Ocean bottom seismometer (OBS) noise reduction from horizontal and vertical components using harmonic–percussive separation algorithms

• Published in: Solid earth (Göttingen) Vol. 14; no. 2; pp. 181 - 195
• Main Authors: Zali, Zahra, Rein, Theresa, Krüger, Frank, Ohrnberger, Matthias, Scherbaum, Frank
• Format: Journal Article
• Language: English
• Published: Gottingen Copernicus GmbH 01.03.2023; Copernicus Publications
• Subjects: Algorithms; Analysis; Broadband; Coefficients; Comparative analysis; Compliance; Components; Correlation coefficient; Correlation coefficients; Cross correlation; Decomposition; Earth science; Earthquakes; Frequencies; Harmony (Music); Information retrieval; Marine pollution; Musical instruments; Narrowband; Noise; Noise control; Noise reduction; Ocean bottom; Ocean bottom seismometers; Ocean floor; Records; Seismic activity; Seismographs; Seismology; Seismometers; Separation; Signal processing; Signal to noise ratio; Surface water waves; Surface waves; Water waves; Wave analysis; Waveforms; Wavelet transforms
• ISSN: 1869-9529; 1869-9510; 1869-9529
• DOI: 10.5194/se-14-181-2023

Records from ocean bottom seismometers (OBSs) are highly contaminated by noise, which is much stronger compared to data from most land stations, especially on the horizontal components.
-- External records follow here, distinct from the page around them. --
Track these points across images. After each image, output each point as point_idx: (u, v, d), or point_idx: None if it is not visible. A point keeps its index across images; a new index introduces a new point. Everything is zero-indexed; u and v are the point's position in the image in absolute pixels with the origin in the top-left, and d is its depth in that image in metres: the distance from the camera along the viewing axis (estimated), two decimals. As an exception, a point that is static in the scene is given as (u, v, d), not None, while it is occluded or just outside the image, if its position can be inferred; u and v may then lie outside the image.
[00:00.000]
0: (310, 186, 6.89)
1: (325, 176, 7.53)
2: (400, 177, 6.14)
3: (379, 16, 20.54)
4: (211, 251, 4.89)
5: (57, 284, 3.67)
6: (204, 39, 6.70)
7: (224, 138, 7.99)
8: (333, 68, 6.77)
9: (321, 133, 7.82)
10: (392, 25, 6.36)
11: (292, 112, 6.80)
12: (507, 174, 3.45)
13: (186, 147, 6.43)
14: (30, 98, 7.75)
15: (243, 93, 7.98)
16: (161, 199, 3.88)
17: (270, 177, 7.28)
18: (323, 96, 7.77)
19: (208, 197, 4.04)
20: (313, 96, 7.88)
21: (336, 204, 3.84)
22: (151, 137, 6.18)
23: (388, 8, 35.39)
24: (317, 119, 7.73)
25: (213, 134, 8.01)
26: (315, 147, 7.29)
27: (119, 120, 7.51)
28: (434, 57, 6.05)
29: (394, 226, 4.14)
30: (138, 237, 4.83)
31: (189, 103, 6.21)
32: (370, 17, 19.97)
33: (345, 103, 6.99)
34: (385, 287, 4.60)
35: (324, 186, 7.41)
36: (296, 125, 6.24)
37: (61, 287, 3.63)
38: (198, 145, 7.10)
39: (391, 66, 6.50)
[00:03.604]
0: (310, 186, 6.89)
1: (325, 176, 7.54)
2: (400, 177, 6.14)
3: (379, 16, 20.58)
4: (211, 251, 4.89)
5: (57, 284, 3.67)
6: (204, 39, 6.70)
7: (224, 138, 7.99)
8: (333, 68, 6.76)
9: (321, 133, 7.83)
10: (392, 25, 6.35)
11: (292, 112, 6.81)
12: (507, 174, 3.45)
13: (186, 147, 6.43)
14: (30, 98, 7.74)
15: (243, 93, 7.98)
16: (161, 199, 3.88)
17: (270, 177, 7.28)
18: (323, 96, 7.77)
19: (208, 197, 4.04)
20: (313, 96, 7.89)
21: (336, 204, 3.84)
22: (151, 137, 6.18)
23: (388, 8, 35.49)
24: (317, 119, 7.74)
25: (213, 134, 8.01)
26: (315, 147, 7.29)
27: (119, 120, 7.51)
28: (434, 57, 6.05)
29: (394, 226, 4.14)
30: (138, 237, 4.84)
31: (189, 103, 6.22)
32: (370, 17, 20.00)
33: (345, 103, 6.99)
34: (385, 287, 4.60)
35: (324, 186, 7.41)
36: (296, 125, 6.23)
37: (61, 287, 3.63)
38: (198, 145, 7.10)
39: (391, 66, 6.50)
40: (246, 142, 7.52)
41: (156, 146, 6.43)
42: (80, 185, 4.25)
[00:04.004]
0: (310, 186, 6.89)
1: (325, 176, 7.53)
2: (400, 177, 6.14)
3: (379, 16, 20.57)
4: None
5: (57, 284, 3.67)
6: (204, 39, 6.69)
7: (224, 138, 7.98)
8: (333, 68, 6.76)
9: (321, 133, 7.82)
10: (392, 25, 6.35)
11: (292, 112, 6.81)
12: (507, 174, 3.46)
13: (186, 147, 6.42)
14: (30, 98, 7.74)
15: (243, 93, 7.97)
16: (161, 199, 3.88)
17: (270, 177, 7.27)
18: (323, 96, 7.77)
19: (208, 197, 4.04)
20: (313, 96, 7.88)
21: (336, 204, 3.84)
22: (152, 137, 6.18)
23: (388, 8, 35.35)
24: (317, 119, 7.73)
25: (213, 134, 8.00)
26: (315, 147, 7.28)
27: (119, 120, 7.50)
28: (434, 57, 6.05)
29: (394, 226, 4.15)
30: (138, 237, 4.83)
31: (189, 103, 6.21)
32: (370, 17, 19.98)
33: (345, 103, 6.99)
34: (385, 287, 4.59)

As a consequence, the high energy of the oceanic noise at frequencies below 1 Hz considerably complicates the analysis of the teleseismic earthquake signals recorded by OBSs. Previous studies suggested different approaches to remove low-frequency noises from OBS recordings but mainly focused on the vertical component. The records of horizontal components, which are crucial for the application of many methods in passive seismological analysis of body and surface waves, could not be much improved in the teleseismic frequency band. Here we introduce a noise reduction method, which is derived from the harmonic–percussive separation algorithms used in Zali et al. (2021), in order to separate long-lasting narrowband signals from broadband transients in the OBS signal. This leads to significant noise reduction of OBS records on both the vertical and horizontal components and increases the earthquake signal-to-noise ratio (SNR) without distortion of the broadband earthquake waveforms. This is demonstrated through tests with synthetic data. Both SNR and cross-correlation coefficients showed significant improvements for different realistic noise realizations. The application of denoised signals in surface wave analysis and receiver functions is discussed through tests with synthetic and real data.